Der Große Brachvogel besiedelt Lebensräume mit Feuchtgrünland. In NRW liegen seine wichtigsten Vorkommen im Münsterland (Kreise Steinfurt, Borken und Warendorf) sowie in kleinerem Umfang am Unteren Niederrhein (bedeutende Rastvorkommen). Seit den 1970er Jahren ist der Bestand in NRW um etwa 25 % zurückgegangen. Hauptursachen sind die Intensivierung der landwirtschaftlichen Nutzung und die Absenkung des Grundwassers. 

Hauptverbreitungsgebiet:

  • primär Münsterland, im kleineren Umfang am Unteren Niederrhein 

Bestand:

  • stark gefährdet

Großer Brachvogel Watvogel mit gebogenem Schnabel

Die Art bevorzugt u.a.
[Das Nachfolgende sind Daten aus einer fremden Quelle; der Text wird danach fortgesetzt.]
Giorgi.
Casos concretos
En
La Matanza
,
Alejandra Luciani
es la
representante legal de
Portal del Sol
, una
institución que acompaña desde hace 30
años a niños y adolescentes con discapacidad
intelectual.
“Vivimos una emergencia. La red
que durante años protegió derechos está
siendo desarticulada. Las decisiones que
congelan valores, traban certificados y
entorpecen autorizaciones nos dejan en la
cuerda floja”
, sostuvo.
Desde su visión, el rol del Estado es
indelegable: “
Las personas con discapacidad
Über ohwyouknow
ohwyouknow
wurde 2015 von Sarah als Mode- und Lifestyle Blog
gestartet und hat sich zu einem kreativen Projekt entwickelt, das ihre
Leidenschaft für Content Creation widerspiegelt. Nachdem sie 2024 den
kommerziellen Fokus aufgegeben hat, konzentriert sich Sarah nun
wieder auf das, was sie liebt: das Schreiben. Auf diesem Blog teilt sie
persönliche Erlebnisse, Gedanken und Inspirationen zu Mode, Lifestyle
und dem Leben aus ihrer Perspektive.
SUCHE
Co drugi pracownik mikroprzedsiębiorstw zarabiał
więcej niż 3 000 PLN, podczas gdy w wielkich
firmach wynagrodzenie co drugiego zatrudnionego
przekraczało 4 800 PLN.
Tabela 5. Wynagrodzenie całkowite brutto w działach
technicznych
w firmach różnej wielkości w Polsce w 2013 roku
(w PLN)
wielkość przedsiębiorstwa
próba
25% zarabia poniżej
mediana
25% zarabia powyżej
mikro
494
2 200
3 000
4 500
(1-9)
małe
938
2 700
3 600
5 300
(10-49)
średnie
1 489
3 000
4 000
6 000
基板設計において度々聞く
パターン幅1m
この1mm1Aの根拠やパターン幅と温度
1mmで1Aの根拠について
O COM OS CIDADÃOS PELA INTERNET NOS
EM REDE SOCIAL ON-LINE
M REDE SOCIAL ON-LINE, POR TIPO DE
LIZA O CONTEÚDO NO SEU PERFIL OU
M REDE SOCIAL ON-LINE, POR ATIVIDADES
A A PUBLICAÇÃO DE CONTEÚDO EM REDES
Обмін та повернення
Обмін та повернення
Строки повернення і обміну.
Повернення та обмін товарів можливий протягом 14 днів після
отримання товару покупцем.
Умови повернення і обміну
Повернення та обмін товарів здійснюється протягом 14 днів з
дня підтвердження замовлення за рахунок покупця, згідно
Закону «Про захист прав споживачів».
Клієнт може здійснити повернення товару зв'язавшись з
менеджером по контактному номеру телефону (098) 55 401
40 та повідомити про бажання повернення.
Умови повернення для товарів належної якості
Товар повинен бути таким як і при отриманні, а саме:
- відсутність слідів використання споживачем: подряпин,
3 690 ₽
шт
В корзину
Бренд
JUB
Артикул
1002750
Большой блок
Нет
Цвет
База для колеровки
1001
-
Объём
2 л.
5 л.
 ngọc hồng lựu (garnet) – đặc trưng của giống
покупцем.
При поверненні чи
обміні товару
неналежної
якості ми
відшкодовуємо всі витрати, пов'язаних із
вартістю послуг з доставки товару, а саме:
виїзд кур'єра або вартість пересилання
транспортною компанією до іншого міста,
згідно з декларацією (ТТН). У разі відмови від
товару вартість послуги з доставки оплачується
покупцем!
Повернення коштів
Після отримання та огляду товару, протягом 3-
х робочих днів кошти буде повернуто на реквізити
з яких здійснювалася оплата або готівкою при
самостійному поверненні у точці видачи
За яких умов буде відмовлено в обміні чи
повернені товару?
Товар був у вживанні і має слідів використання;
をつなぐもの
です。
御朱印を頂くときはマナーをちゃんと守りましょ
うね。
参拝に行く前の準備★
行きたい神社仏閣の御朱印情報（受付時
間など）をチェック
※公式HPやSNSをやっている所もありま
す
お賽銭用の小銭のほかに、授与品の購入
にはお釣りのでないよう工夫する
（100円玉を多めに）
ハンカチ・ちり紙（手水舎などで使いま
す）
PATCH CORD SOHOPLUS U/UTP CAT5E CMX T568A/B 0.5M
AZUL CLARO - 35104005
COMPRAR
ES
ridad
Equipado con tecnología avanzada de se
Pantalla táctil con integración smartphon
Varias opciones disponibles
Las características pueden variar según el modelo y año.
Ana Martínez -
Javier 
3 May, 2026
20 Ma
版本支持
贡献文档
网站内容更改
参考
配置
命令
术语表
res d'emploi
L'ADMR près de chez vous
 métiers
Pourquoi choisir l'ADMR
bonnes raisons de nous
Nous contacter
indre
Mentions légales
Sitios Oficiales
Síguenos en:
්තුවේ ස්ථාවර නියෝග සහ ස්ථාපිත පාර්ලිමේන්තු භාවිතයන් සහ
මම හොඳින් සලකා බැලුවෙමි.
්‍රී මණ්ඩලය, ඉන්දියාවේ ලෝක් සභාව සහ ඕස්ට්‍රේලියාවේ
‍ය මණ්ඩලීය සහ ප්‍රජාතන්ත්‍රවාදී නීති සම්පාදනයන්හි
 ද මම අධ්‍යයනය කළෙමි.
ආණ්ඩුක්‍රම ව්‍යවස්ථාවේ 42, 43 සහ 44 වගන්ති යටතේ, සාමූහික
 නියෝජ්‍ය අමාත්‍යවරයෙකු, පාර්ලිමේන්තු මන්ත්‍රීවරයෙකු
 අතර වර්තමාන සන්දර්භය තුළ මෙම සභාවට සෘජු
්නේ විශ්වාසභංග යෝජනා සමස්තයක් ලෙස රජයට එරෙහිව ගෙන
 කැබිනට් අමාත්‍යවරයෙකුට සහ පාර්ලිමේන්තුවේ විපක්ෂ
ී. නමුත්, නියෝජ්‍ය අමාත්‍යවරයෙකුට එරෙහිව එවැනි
Lebensräume mit Feuchtgrünland und feuchte Heideflächen, aber auch Nieder- und Hochmoore. Während Bruten auf Ackerflächen abnehmen, ist eine Erhöhung der Bestände in Schutzgebieten zu beobachten. Der Große Brachvogel nutzt seinen langen, nach unten gebogenem Schnabel, um geschickt Nahrung aus dem Boden und aus flachen Wasserbereichen aufzunehmen. Diese besteht überwiegend aus Insekten, Würmern und Schnecken, die er durch Stochern erbeutet. Sein Gefieder ist oberseits graubraun und dicht gestreift. Im Flug zeigt sich eine keilförmige weiße Färbung, die vom Rücken bis zum Bürzel verläuft. Weibchen sind etwas größer als Männchen und besitzen einen längeren Schnabel.

Das Nest legt der Große Brachvogel als flache, spärlich mit trockenem Gras oder Moos ausgepolsterte Bodenmulde auf mäßig trockenem Untergrund an. Die Brutzeit beginnt etwa Ende April bis Anfang Mai. Meist umfasst ein Gelege vier Eier. Beide Elterntiere brüten, das Männchen jedoch gewöhnlich weit weniger als das Weibchen. Nach etwa 26 bis 36 Tagen schlüpfen die Küken. 

Großer Brachvogel

Artenhilfsprogramm Erhalt und die Optimierung der bestehenden Brutgebiete

Aufgrund seiner hohen Standorttreue ist der Erhalt und die Optimierung der bestehenden Brutgebiete von zentraler Bedeutung. Das Landesumweltamt führt als Projektträger gemeinsam mit seinen elf Partnern das LIFE-Projekt ,,Wiesenvögel NRW‘‘ durch. Unter den Projektpartnern sind zehn Biologische Stationen und die niederländische vogelkundliche Organisation SOVON. Zudem übernehmen die Oberen und Unteren Naturschutzbehörden, die Wasser- und Bodenordnungsbehörden eine wichtige Rolle im Projekt. Finanziert wird das Projekt primär aus dem EU-Life-Topf, durch das Land NRW und durch Eigenmittel der Projektpartner. Projektlaufzeit ist von Oktober 2020 bis 2027. Der Große Brachvogel ist einer von vielen Zielarten des Projekts. 

Die Projektpartner setzen vielfältige Maßnahmen zur Optimierung des Wasserhaushalts sowie zur Förderung extensiver Bewirtschaftungsformen um. Ergänzend erfolgen Regulierung von Fressfeinden und in geringem Umfang Flächenankäufe, um die Brutgebiete der Wiesenvögel langfristig zu sichern, ebenso ein Monitoring. Im Rahmen des Vertragsnaturschutzes werden geringere Viehbesatzdichte während der Brutzeit oder spätere Mahdtermine mit Landwirtinnen und Landwirten vereinbart.